Time For Senator Frist to Apologize on The Senate Floor
In the Sunday Washington Post:
The most sweeping challenge to Clarke’s account has come from two Bush allies, Senate Majority Leader Bill Frist (R-Tenn.) and Fred F. Fielding, a member of investigative panel. They have suggested that sworn testimony Clarke gave in 2002 to a joint congressional committee that probed intelligence failures was at odds with his sworn testimony last month.

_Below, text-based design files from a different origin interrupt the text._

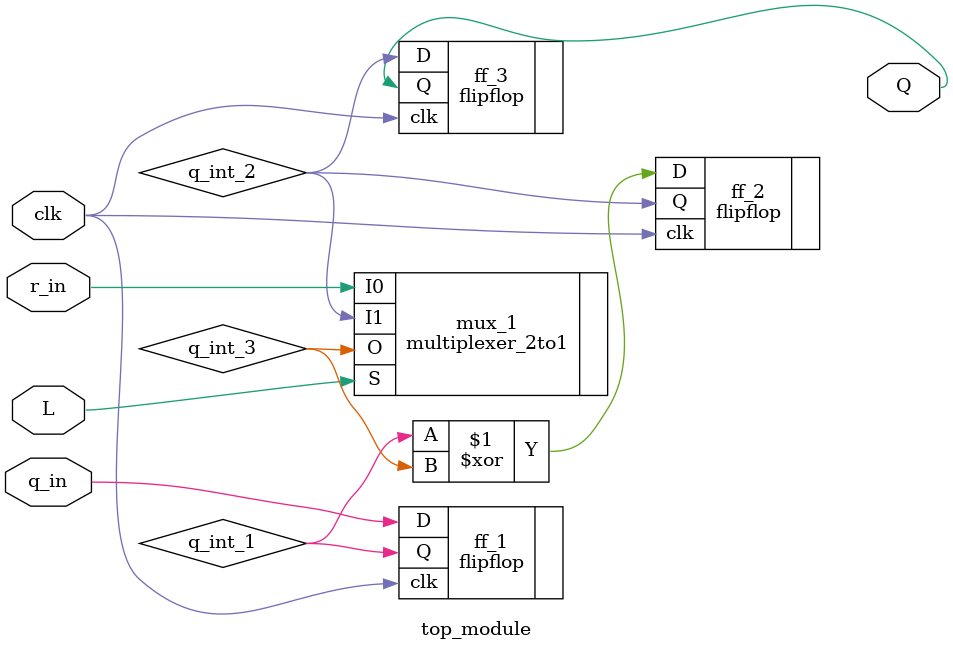
<source format=sv>
module top_module(
	input clk,
	input L,
	input q_in,
	input r_in,
	output reg Q
	);

	wire q_int_1, q_int_2, q_int_3;

	flipflop ff_1(
		.clk(clk),
		.D(q_in),
		.Q(q_int_1)
		);

	flipflop ff_2(
		.clk(clk),
		.D(q_int_1 ^ q_int_3),
		.Q(q_int_2)
		);

	flipflop ff_3(
		.clk(clk),
		.D(q_int_2),
		.Q(Q)
		);

	multiplexer_2to1 mux_1(
		.S(L),
		.I0(r_in),
		.I1(q_int_2),
		.O(q_int_3)
		);

endmodule

</source>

Frist said Clarke may have “lied under oath to the United States Congress.”
But the broad outline of Clarke’s criticism has been corroborated by a number of other former officials, congressional and commission investigators, and by Bush’s admission in the 2003 Bob Woodward book “Bush at War” that he “didn’t feel that sense of urgency” about Osama bin Laden before the attacks occurred.
In addition, a review of dozens of declassified citations from Clarke’s 2002 testimony provides no evidence of contradiction, and White House officials familiar with the testimony agree that any differences are matters of emphasis, not fact. Indeed, the declassified 838-page report of the 2002 congressional inquiry includes many passages that appear to bolster the arguments Clarke has made.
I am troubled by these charges. I am equally troubled that someone would sell a book, trading on their former service as a government insider with access to our nation’s most valuable intelligence, in order to profit from the suffering that this nation endured on September 11, 2001. I am troubled that Senators on the other side are so quick to accept such claims. I am troubled that Mr. Clarke has a hard time keeping his own story straight.
At the time, I wrote that “I’m not sure how or why I have this feeling, but I suspect [the] statement by Senate Majority Leader Bill ‘Cat Killer’ Frist is going to backfire.” Thankfully, it looks like I may have been right for once.
UPDATE: Atrios says, “Censure Frist,” which I think is as appropriate as it is unlikely (not that an apology is any likelier.)